* About this task *
In the listing below, write out exactly each line from the first through the one containing "лся при простуде, лихорадке, столбняке".

* Records shown *

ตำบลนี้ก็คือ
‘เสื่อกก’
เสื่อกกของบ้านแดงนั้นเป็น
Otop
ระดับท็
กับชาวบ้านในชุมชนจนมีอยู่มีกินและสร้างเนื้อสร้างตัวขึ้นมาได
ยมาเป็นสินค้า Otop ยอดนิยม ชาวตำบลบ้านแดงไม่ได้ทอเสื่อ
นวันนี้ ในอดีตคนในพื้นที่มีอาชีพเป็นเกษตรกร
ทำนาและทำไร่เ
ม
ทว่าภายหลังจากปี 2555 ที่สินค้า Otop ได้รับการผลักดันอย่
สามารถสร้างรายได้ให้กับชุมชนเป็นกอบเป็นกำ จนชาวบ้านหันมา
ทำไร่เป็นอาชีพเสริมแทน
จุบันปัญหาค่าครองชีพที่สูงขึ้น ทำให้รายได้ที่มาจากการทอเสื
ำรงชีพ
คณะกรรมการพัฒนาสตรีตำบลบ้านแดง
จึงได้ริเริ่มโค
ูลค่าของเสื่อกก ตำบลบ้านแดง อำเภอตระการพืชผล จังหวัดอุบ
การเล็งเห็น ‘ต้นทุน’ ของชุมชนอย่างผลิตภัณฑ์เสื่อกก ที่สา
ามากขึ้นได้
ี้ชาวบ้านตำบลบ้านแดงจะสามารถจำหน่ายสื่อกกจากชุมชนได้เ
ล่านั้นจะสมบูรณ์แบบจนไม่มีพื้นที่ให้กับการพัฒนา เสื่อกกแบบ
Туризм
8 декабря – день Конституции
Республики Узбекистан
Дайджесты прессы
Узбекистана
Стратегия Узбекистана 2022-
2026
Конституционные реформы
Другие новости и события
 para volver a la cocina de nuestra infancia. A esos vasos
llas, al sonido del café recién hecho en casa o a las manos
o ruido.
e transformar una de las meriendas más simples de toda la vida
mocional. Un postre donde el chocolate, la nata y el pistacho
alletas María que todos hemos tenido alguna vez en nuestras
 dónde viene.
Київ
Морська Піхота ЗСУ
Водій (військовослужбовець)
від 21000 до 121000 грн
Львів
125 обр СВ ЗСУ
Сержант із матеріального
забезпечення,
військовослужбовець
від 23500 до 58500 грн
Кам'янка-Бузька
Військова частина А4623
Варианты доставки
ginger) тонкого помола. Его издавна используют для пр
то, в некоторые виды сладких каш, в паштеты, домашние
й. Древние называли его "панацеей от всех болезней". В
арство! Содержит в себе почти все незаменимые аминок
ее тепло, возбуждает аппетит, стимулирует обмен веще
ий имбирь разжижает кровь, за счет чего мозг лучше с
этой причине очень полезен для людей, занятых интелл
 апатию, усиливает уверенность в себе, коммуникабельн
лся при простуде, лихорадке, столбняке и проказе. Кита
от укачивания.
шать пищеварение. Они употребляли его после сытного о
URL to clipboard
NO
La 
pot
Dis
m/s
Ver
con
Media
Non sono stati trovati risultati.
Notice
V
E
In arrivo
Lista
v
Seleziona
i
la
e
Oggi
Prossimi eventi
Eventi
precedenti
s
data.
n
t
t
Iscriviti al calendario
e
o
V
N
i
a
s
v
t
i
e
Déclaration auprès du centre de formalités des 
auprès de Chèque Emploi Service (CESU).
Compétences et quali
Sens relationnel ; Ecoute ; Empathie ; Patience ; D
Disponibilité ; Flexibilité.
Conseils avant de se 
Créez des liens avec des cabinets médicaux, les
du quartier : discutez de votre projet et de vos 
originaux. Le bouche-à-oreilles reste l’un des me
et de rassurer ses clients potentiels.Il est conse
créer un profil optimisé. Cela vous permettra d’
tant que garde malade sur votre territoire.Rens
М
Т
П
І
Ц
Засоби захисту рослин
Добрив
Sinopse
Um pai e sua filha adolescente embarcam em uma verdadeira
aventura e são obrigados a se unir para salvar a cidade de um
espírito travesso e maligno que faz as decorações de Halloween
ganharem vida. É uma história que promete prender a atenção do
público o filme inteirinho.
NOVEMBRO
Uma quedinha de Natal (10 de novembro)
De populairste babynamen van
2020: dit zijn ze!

* Your response *
ตำบลนี้ก็คือ
‘เสื่อกก’
เสื่อกกของบ้านแดงนั้นเป็น
Otop
ระดับท็
กับชาวบ้านในชุมชนจนมีอยู่มีกินและสร้างเนื้อสร้างตัวขึ้นมาได
ยมาเป็นสินค้า Otop ยอดนิยม ชาวตำบลบ้านแดงไม่ได้ทอเสื่อ
นวันนี้ ในอดีตคนในพื้นที่มีอาชีพเป็นเกษตรกร
ทำนาและทำไร่เ
ม
ทว่าภายหลังจากปี 2555 ที่สินค้า Otop ได้รับการผลักดันอย่
สามารถสร้างรายได้ให้กับชุมชนเป็นกอบเป็นกำ จนชาวบ้านหันมา
ทำไร่เป็นอาชีพเสริมแทน
จุบันปัญหาค่าครองชีพที่สูงขึ้น ทำให้รายได้ที่มาจากการทอเสื
ำรงชีพ
คณะกรรมการพัฒนาสตรีตำบลบ้านแดง
จึงได้ริเริ่มโค
ูลค่าของเสื่อกก ตำบลบ้านแดง อำเภอตระการพืชผล จังหวัดอุบ
การเล็งเห็น ‘ต้นทุน’ ของชุมชนอย่างผลิตภัณฑ์เสื่อกก ที่สา
ามากขึ้นได้
ี้ชาวบ้านตำบลบ้านแดงจะสามารถจำหน่ายสื่อกกจากชุมชนได้เ
ล่านั้นจะสมบูรณ์แบบจนไม่มีพื้นที่ให้กับการพัฒนา เสื่อกกแบบ
Туризм
8 декабря – день Конституции
Республики Узбекистан
Дайджесты прессы
Узбекистана
Стратегия Узбекистана 2022-
2026
Конституционные реформы
Другие новости и события
 para volver a la cocina de nuestra infancia. A esos vasos
llas, al sonido del café recién hecho en casa o a las manos
o ruido.
e transformar una de las meriendas más simples de toda la vida
mocional. Un postre donde el chocolate, la nata y el pistacho
alletas María que todos hemos tenido alguna vez en nuestras
 dónde viene.
Київ
Морська Піхота ЗСУ
Водій (військовослужбовець)
від 21000 до 121000 грн
Львів
125 обр СВ ЗСУ
Сержант із матеріального
забезпечення,
військовослужбовець
від 23500 до 58500 грн
Кам'янка-Бузька
Військова частина А4623
Варианты доставки
ginger) тонкого помола. Его издавна используют для пр
то, в некоторые виды сладких каш, в паштеты, домашние
й. Древние называли его "панацеей от всех болезней". В
арство! Содержит в себе почти все незаменимые аминок
ее тепло, возбуждает аппетит, стимулирует обмен веще
ий имбирь разжижает кровь, за счет чего мозг лучше с
этой причине очень полезен для людей, занятых интелл
 апатию, усиливает уверенность в себе, коммуникабельн
лся при простуде, лихорадке, столбняке и проказе. Кита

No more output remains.